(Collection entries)
----------------

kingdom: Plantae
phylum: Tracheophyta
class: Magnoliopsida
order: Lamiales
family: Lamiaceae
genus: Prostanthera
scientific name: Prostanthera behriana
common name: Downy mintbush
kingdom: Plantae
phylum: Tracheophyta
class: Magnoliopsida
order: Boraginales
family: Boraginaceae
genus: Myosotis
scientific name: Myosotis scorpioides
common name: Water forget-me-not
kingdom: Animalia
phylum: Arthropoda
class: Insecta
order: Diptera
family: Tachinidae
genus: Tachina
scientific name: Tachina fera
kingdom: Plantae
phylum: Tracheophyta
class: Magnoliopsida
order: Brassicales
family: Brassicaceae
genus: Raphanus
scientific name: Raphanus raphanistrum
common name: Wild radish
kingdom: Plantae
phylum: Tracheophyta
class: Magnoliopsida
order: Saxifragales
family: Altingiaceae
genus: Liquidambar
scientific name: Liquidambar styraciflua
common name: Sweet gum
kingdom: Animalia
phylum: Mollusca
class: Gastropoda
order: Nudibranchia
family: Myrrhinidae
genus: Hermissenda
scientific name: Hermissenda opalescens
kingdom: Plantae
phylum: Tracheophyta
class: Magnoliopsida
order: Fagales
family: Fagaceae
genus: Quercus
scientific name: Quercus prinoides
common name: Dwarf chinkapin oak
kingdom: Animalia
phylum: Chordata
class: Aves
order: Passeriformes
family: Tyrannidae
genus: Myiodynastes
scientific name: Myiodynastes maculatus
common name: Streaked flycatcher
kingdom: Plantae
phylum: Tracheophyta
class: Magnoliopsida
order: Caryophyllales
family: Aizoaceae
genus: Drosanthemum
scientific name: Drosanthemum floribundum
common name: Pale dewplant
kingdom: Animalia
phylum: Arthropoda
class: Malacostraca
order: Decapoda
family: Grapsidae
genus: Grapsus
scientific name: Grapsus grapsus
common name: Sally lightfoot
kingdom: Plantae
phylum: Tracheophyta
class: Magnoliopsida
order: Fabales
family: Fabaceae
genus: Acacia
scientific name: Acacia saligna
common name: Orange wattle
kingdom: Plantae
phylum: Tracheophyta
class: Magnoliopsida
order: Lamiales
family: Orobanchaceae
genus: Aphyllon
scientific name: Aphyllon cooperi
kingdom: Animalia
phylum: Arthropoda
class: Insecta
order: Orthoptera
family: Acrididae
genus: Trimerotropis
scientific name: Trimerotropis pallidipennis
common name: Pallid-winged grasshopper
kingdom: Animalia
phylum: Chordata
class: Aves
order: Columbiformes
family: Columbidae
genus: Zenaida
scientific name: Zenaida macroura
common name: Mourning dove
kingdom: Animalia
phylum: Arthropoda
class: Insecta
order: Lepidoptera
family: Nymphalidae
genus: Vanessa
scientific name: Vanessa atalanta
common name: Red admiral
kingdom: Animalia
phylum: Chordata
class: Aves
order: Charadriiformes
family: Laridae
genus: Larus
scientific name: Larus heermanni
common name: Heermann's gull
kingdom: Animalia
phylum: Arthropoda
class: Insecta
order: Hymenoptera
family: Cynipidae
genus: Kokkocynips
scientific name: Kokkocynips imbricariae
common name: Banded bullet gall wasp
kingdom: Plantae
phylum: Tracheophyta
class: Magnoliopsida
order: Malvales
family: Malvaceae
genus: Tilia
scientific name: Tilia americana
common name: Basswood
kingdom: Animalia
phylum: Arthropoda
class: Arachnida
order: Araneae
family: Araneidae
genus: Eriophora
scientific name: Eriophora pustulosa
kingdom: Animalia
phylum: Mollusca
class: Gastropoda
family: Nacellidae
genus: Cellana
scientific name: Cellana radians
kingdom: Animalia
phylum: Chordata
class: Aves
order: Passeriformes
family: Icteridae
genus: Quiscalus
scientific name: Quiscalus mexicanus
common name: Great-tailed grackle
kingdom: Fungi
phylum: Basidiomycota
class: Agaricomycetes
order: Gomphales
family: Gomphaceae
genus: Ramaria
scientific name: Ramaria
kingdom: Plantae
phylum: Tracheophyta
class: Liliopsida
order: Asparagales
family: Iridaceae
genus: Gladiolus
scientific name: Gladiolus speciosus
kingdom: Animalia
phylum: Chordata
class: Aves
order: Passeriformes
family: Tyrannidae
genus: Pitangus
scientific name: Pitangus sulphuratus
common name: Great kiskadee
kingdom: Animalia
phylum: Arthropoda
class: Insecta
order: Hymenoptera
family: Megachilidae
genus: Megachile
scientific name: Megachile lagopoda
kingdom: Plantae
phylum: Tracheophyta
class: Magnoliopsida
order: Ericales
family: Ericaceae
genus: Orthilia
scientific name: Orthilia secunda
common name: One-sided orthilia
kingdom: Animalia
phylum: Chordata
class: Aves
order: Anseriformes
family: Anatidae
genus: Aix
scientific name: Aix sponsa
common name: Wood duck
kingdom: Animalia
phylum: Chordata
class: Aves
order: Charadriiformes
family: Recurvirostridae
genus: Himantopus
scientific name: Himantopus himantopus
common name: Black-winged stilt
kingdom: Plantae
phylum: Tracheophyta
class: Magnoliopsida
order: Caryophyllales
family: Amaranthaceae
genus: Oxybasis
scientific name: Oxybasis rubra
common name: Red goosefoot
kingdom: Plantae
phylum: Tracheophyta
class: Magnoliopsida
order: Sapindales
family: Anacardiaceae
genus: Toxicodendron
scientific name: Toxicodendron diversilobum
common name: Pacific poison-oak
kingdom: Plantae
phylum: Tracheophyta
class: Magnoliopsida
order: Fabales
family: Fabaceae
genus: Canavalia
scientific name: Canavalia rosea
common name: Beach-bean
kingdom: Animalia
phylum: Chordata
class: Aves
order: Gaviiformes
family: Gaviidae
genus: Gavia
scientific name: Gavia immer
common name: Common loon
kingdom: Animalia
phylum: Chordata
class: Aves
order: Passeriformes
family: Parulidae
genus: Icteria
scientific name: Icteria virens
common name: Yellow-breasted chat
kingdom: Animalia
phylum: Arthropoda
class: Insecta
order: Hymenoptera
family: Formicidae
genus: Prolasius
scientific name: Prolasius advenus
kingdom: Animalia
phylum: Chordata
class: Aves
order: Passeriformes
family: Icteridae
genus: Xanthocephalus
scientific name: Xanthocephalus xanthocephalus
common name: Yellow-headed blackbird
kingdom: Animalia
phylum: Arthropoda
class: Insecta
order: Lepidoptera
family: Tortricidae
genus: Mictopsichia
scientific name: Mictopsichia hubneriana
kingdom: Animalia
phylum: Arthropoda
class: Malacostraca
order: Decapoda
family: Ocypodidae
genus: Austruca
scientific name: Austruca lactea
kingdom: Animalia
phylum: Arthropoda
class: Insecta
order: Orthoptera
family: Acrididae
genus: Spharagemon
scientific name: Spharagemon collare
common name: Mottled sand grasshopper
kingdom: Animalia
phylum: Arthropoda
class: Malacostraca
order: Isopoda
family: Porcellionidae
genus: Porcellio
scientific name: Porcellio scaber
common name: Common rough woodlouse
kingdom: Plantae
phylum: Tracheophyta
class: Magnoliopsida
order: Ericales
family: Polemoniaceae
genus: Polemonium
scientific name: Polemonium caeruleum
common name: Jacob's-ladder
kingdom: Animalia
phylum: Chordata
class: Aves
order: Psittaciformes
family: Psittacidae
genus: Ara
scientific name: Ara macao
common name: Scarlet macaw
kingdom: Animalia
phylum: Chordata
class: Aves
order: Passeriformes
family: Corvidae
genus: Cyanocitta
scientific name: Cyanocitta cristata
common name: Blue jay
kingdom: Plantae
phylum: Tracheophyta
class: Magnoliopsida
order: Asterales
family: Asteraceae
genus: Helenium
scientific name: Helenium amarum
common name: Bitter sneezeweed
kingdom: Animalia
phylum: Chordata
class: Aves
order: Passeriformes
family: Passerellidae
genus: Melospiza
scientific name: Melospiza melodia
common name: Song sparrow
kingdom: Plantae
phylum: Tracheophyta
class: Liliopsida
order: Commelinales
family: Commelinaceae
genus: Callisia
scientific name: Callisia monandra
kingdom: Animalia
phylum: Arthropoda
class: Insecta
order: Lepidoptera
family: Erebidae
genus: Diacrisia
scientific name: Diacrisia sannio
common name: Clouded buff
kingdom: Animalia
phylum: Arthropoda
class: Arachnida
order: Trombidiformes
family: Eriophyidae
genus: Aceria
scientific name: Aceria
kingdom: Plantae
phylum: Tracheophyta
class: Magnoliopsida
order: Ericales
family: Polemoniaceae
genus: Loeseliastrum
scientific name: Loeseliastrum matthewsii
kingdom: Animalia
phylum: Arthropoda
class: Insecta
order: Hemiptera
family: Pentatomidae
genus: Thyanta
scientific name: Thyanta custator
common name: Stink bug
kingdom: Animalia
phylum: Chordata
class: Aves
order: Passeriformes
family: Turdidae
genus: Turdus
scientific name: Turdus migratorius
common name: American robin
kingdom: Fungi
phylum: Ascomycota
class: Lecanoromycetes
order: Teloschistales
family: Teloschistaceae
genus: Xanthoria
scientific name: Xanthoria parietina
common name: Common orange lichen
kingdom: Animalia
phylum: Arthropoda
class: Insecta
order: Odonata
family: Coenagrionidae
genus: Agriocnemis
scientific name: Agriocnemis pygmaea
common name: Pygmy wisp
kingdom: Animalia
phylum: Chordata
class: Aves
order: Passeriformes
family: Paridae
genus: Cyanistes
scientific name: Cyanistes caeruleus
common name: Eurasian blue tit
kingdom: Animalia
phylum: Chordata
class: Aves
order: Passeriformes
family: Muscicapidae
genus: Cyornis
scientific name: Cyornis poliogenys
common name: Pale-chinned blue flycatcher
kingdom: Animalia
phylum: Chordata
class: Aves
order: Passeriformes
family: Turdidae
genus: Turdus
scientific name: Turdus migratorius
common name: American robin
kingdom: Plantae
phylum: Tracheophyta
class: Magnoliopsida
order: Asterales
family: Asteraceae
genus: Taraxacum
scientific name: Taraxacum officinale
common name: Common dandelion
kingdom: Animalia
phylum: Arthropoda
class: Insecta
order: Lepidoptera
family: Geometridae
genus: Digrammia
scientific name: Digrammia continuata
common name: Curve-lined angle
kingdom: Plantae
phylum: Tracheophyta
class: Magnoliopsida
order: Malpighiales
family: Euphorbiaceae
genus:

----------------

Lay out the lines as a JSON list of strings, one string per line and with blank lines omitted, beginning at the line that contains "scientific name: Quiscalus mexicanus" and stopping after the line that contains "genus: Canavalia".

[
  "scientific name: Quiscalus mexicanus",
  "common name: Great-tailed grackle",
  "kingdom: Fungi",
  "phylum: Basidiomycota",
  "class: Agaricomycetes",
  "order: Gomphales",
  "family: Gomphaceae",
  "genus: Ramaria",
  "scientific name: Ramaria",
  "kingdom: Plantae",
  "phylum: Tracheophyta",
  "class: Liliopsida",
  "order: Asparagales",
  "family: Iridaceae",
  "genus: Gladiolus",
  "scientific name: Gladiolus speciosus",
  "kingdom: Animalia",
  "phylum: Chordata",
  "class: Aves",
  "order: Passeriformes",
  "family: Tyrannidae",
  "genus: Pitangus",
  "scientific name: Pitangus sulphuratus",
  "common name: Great kiskadee",
  "kingdom: Animalia",
  "phylum: Arthropoda",
  "class: Insecta",
  "order: Hymenoptera",
  "family: Megachilidae",
  "genus: Megachile",
  "scientific name: Megachile lagopoda",
  "kingdom: Plantae",
  "phylum: Tracheophyta",
  "class: Magnoliopsida",
  "order: Ericales",
  "family: Ericaceae",
  "genus: Orthilia",
  "scientific name: Orthilia secunda",
  "common name: One-sided orthilia",
  "kingdom: Animalia",
  "phylum: Chordata",
  "class: Aves",
  "order: Anseriformes",
  "family: Anatidae",
  "genus: Aix",
  "scientific name: Aix sponsa",
  "common name: Wood duck",
  "kingdom: Animalia",
  "phylum: Chordata",
  "class: Aves",
  "order: Charadriiformes",
  "family: Recurvirostridae",
  "genus: Himantopus",
  "scientific name: Himantopus himantopus",
  "common name: Black-winged stilt",
  "kingdom: Plantae",
  "phylum: Tracheophyta",
  "class: Magnoliopsida",
  "order: Caryophyllales",
  "family: Amaranthaceae",
  "genus: Oxybasis",
  "scientific name: Oxybasis rubra",
  "common name: Red goosefoot",
  "kingdom: Plantae",
  "phylum: Tracheophyta",
  "class: Magnoliopsida",
  "order: Sapindales",
  "family: Anacardiaceae",
  "genus: Toxicodendron",
  "scientific name: Toxicodendron diversilobum",
  "common name: Pacific poison-oak",
  "kingdom: Plantae",
  "phylum: Tracheophyta",
  "class: Magnoliopsida",
  "order: Fabales",
  "family: Fabaceae",
  "genus: Canavalia"
]